• **PAGE EXCERPT**
****
See more examples in some of the merged pull requests reg. rendering here:
https://github.com/enigma-dev/enigma-dev/pulls?q=is%3Apr+is%3Aclosed
One drawback to this is that it would require somewhat more infrastructure in some regards, despite sharing a lot with a general test harness/framework. For instance, it would require being able to specify somehow which "tests" should run for which combinations. An example of this would be "tests" for particles, which you would like to run with GLES3 and not GLES2, and (currently?) not on web browsers. Also, a way to view the screenshots for the "tests" for the two commits to be compared (one usually being the head of the master-branch) would be needed. Furthermore, some way to keep the number of screenshots low would also be needed, so as to not waste lots of storage on automatically generated screenshots.
I believe this might also be very helpful if implementing support for a new platform or driver, for instance a new rendering driver based on Vulkan.
I've made a small testing framework for testing errors/regressions in HTTPClient/HTTPRequests.
You can have a look at it here:
https://github.com/Faless/gd-tests
The tests are based on a simple base class that allows to easily write tests that runs across multiple frames. Any GDScript exposed function/behaviour could potentially be tested with it.
The system could be rewritten as a C++ module to allow accessing non GDScript exposed functions (while still allowing to write GDScript tests for those functions that are exposed).
Any feedback is welcome.
Anyone here seen this? https://github.com/bitwes/Gut
To come back to the subject of testing C++ code, someone told me about doctest as a faster alternative to Catch2. It might be worth a look too :slightly_smiling_face:
Just looked into doctest, seems really much better for compile times.
****
• **WORK ORDER**
Repeat the testing discussion word for word, from "You can have" to "that are exposed).". The items that come next are separate from the testing discussion above.

• **Items from a dataset**
****
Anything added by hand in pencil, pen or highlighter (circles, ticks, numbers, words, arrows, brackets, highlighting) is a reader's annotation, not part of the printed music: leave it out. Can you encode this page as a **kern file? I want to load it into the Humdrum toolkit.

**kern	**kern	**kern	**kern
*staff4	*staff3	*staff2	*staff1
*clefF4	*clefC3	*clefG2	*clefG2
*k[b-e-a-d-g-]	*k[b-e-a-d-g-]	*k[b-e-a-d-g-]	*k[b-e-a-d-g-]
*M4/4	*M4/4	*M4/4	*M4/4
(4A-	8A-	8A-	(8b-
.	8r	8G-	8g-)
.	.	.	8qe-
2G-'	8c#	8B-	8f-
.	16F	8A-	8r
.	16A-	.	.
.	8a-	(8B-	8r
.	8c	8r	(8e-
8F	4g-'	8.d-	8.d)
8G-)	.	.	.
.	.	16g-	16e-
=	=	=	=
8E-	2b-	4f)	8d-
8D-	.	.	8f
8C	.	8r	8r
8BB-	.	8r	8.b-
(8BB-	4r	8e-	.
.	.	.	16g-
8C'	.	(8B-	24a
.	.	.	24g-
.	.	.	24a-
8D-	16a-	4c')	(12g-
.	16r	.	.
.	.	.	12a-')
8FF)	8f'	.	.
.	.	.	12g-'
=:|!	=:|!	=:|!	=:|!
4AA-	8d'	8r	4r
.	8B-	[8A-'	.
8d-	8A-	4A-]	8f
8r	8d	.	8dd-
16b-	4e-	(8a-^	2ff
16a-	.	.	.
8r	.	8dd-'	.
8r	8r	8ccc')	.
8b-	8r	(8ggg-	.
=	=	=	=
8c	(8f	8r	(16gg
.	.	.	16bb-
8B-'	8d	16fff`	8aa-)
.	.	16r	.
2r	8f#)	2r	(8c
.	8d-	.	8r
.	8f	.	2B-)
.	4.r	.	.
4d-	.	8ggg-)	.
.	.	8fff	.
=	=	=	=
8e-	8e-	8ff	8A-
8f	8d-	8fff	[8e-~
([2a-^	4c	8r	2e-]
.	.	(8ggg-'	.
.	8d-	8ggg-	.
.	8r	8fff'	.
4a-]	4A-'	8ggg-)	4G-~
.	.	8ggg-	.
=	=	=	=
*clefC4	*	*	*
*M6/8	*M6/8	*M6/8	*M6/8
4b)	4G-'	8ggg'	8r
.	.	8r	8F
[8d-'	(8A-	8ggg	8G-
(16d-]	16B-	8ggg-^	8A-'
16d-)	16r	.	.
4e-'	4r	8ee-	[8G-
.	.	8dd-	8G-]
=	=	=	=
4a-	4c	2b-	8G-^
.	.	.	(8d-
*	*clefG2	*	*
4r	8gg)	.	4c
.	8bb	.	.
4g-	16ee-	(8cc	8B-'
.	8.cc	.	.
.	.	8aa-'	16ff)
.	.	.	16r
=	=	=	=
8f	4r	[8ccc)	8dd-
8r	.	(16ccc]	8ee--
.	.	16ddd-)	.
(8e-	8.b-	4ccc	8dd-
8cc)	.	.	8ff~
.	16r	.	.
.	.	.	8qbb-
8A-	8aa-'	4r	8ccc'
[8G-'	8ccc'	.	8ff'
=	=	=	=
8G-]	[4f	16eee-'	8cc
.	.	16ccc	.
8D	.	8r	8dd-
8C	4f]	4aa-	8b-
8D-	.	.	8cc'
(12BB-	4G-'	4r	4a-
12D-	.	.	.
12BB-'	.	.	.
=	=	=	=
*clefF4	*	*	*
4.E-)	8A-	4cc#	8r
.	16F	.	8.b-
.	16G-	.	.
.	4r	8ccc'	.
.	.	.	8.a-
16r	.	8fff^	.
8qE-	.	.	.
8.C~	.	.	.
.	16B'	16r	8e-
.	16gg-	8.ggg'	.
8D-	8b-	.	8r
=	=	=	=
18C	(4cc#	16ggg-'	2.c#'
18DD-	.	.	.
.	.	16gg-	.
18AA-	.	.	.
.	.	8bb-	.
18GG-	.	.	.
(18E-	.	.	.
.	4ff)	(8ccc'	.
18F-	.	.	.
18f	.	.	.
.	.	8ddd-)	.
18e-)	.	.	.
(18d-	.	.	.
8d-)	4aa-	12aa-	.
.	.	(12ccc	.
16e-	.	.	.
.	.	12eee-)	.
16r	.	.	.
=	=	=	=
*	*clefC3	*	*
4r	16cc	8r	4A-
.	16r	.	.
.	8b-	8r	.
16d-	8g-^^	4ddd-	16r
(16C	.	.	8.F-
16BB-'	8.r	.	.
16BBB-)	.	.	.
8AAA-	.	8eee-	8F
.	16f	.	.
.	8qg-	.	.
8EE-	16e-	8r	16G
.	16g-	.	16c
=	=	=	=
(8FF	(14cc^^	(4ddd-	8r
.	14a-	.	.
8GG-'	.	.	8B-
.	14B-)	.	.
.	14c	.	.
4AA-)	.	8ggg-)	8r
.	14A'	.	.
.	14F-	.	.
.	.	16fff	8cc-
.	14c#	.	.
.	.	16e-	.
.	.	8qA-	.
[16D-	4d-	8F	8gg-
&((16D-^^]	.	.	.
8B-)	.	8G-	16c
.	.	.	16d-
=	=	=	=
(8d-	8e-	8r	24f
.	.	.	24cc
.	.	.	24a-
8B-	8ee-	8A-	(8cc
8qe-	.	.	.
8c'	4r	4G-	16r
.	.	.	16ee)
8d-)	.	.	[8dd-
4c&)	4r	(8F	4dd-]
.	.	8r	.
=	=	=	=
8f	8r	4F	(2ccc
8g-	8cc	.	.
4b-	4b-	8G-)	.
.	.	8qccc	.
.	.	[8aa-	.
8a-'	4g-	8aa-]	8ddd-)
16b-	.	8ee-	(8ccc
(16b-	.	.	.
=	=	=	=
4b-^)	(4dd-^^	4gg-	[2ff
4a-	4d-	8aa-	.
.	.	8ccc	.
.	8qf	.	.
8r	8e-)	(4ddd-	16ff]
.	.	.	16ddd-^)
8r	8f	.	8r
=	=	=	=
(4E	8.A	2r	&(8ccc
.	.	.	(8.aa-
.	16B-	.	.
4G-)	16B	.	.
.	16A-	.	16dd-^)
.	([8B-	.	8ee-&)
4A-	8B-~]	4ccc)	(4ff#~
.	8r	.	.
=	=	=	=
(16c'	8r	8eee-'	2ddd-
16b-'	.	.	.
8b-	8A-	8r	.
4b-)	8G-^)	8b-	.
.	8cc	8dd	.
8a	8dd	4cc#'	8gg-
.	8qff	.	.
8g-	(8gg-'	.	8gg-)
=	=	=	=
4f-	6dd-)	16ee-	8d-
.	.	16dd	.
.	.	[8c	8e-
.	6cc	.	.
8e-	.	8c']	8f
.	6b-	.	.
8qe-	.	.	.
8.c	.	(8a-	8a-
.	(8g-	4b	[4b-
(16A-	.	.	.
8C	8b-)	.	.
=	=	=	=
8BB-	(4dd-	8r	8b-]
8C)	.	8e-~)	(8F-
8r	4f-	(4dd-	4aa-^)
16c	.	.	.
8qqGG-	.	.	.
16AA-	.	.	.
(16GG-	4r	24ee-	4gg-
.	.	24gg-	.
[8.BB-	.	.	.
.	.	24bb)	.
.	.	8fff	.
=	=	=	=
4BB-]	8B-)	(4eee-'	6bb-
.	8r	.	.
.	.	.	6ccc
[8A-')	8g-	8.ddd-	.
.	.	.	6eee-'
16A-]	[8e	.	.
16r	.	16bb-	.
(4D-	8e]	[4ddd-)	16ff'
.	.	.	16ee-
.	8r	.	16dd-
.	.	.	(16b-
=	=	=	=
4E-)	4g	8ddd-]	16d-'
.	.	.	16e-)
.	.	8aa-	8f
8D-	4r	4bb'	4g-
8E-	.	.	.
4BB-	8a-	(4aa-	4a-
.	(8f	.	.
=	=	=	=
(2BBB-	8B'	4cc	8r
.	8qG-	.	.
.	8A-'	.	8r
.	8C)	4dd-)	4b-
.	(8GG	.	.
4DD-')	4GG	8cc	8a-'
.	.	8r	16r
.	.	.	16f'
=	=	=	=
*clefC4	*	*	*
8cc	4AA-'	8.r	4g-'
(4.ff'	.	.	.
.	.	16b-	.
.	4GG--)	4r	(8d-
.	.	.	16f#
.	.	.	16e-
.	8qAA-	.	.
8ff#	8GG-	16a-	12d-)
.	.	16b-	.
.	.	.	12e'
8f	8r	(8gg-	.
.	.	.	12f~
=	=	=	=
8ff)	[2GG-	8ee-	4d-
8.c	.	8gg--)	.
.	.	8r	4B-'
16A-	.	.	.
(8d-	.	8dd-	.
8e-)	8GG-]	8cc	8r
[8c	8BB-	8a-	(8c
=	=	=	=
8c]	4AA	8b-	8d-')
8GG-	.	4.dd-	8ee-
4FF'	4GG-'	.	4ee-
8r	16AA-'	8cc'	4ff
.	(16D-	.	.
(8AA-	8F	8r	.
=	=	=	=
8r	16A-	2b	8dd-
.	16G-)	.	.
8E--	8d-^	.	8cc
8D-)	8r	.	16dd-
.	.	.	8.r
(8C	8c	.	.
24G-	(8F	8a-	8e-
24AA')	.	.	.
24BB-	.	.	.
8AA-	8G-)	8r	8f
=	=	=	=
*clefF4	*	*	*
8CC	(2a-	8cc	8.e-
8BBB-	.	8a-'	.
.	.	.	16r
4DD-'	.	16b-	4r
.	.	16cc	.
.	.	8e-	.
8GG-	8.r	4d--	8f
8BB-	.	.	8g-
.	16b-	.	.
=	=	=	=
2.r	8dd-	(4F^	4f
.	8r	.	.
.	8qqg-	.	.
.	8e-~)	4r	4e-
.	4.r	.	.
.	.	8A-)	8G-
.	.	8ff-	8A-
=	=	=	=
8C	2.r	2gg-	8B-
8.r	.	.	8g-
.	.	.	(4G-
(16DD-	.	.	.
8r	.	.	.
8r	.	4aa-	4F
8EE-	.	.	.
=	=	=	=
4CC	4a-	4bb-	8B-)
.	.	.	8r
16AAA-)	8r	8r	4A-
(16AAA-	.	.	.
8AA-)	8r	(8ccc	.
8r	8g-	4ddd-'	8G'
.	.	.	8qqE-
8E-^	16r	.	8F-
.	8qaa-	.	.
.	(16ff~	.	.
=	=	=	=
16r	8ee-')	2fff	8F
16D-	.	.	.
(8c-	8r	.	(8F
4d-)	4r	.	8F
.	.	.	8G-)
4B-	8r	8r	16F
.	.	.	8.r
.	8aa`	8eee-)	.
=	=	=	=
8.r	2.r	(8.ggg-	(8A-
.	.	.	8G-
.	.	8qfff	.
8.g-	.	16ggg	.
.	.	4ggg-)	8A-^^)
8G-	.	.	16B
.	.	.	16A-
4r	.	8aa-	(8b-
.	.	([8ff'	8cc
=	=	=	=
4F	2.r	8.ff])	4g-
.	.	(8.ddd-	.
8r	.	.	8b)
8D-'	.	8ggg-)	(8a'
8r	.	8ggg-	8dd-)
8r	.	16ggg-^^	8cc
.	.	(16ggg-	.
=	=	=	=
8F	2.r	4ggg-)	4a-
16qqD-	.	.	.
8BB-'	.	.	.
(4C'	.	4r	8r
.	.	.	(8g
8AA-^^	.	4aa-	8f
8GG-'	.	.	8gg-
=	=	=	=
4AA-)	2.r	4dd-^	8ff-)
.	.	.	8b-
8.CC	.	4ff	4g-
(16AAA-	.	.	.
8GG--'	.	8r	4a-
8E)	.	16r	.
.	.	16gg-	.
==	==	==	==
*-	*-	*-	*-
****
• **EXPECTED ANSWER**
You can have a look at it here:
https://github.com/Faless/gd-tests
The tests are based on a simple base class that allows to easily write tests that runs across multiple frames. Any GDScript exposed function/behaviour could potentially be tested with it.
The system could be rewritten as a C++ module to allow accessing non GDScript exposed functions (while still allowing to write GDScript tests for those functions that are exposed).